Another study, this one from 2012, placed the advantage for home teams at around 3.5 points in even matches. The Jazz raised their margin of victory by 6 when playing on their court and were down 4.8 out. A difference of almost 11 points in a season in which, a rare case, the Bulls were better (+8.2 by +8.1) away from Chicago. In the 80s, that advantage for the home team soared above four points. This study, which measured the performance of teams between 2006 and 2010, evaluated local victories based on several factors: rest days for the home team and the visitor (and the differences between one and the other) and altitude in the halls. The margins ranged from 82.6% (altitude conditions and two or more days of rest of advantage for the home team to 35.7% when it was the visitor who had that greater margin of rest.

Hoopshype analyzed all the games of all the franchises in their current pavilions and, not at all a surprise, Nuggets (+ 31.4%) and Jazz (+28) appeared as two of the three franchises with the highest percentage of games winning on their court compared to when they played away (the other was Indiana Pacers, 28.2%). The best local teams, in any case, coincide with the great historical teams. It's no coincidence either: Michael Jordan's Bulls went 39-2 in the regular season at Chicago in their best two years (1995-97) when they went 72-10 and 69-13 en route to the fourth and fifth rings of their game. dynasty. The 73-9 Warrios equaled that 39-2 at home in that 2015-16 season in which the Spurs signed 40-1 and lost only to the Warriors themselves in one of the last games of the regular season. They thus became the second team with only one defeat on their track, something that the historic Celtics of the 1985-86 season had achieved.
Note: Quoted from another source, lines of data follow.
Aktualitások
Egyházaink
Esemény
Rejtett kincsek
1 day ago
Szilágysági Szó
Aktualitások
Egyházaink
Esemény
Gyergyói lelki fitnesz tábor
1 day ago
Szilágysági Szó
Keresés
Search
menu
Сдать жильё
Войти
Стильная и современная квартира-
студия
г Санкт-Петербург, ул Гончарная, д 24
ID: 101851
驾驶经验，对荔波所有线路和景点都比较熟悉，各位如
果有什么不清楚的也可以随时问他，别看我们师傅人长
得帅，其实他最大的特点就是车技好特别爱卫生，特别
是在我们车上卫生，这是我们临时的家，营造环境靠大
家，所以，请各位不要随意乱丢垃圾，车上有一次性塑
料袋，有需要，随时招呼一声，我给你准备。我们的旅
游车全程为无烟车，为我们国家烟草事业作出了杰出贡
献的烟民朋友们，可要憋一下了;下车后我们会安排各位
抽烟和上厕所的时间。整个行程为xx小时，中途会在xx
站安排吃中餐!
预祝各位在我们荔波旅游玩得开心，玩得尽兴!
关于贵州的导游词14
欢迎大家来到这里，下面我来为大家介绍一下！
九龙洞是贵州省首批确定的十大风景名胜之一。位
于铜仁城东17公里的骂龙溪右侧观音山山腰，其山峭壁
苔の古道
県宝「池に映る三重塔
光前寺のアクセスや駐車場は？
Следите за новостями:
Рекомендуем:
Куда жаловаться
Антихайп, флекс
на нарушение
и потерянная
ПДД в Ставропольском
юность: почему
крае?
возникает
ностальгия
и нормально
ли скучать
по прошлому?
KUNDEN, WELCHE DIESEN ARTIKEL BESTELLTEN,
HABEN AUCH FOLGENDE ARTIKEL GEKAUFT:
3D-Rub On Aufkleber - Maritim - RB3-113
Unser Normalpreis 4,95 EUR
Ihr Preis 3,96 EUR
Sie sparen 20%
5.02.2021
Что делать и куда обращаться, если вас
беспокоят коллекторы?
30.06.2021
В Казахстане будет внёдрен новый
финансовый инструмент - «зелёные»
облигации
Modern times have improved travel and gaming conditions, professionalized every last detail, and changed the profile and style of fans who retain a college spirit only in certain locations, like Oklahoma City. The new Celtics Garden no longer has the damage to the parquet that the greens knew by heart. Not Red Auerbach leaving the rival team without hot water or in need of oxygen respirators because magically the cooling had failed and it was playing at more than 36 degrees. LA's nightlife is still tempting and the stars are still dominating Hollywood, but the Lakers' Staples is not the old Forum. San Antonio no longer plays in the gigantic Alamodome, the ABA spirit has been lost in the home of the Pacers and Salt Lake City continues to have the height and some fans without much more motivation than their basketball team, crowded in a front row that they literally throw themselves on the track. But the Jazz pavilion roars less than in the days of Karl Malone and John Stockton (38-3 in the 1996-97 season). The Knicks have not assembled teams capable of feeding Madison, a historic madhouse when their team really competed; and in Chicago the rivals no longer tremble as when the introduction of the Bulls started with the animation of the bulls going through the streets of the city and the notes of "Sirius" by Allan Parsons. Of course: Denver, Salt City and Portland will always continue to have the height, the long distances, the cold when it plays. It's obvious that the boiling stands encourage feats and that without them much of the mystique of the playoffs is lost. But it is not so clear that the outcome of this 2020 edition, we will see what it is, would have been different from what the Florida qualifiers will finally throw, which are being played (which is not little) in conditions of absolute neutrality.